WORK TASK
An exact transcription of all the records below is required, without any images.
AVAILABLE DATA Start Marker
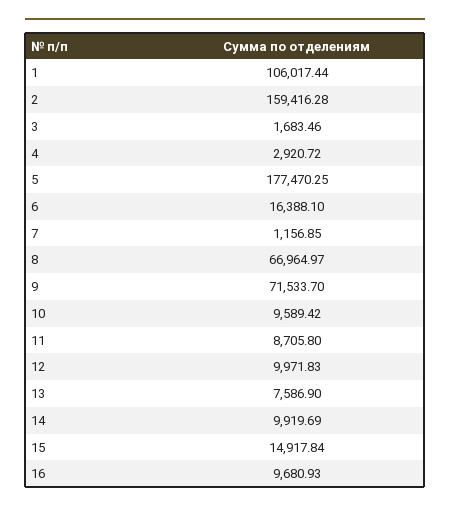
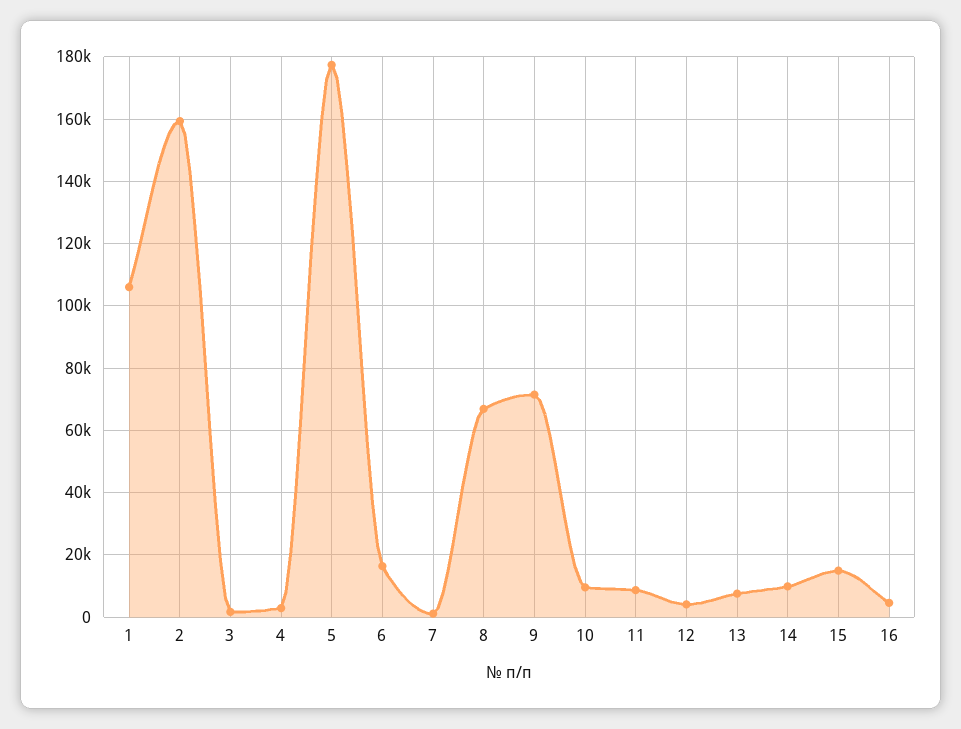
  {
    "1": 106017.44,
    "2": 159416.28,
    "3": 1683.46,
    "4": 2920.72,
    "5": 177470.25,
    "6": 16388.1,
    "7": 1156.85,
    "8": 66964.97,
    "9": 71533.7,
    "10": 9589.42,
    "11": 8705.8,
-   "12": 9971.83,
+   "12": 4000,
    "13": 7586.9,
    "14": 9919.69,
    "15": 14917.84,
-   "16": 9680.93
+   "16": 4000
  }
AVAILABLE DATA End Marker
COMPLETED EXERCISE
  {
    "1": 106017.44,
    "2": 159416.28,
    "3": 1683.46,
    "4": 2920.72,
    "5": 177470.25,
    "6": 16388.1,
    "7": 1156.85,
    "8": 66964.97,
    "9": 71533.7,
    "10": 9589.42,
    "11": 8705.8,
-   "12": 9971.83,
+   "12": 4000,
    "13": 7586.9,
    "14": 9919.69,
    "15": 14917.84,
-   "16": 9680.93
+   "16": 4000
  }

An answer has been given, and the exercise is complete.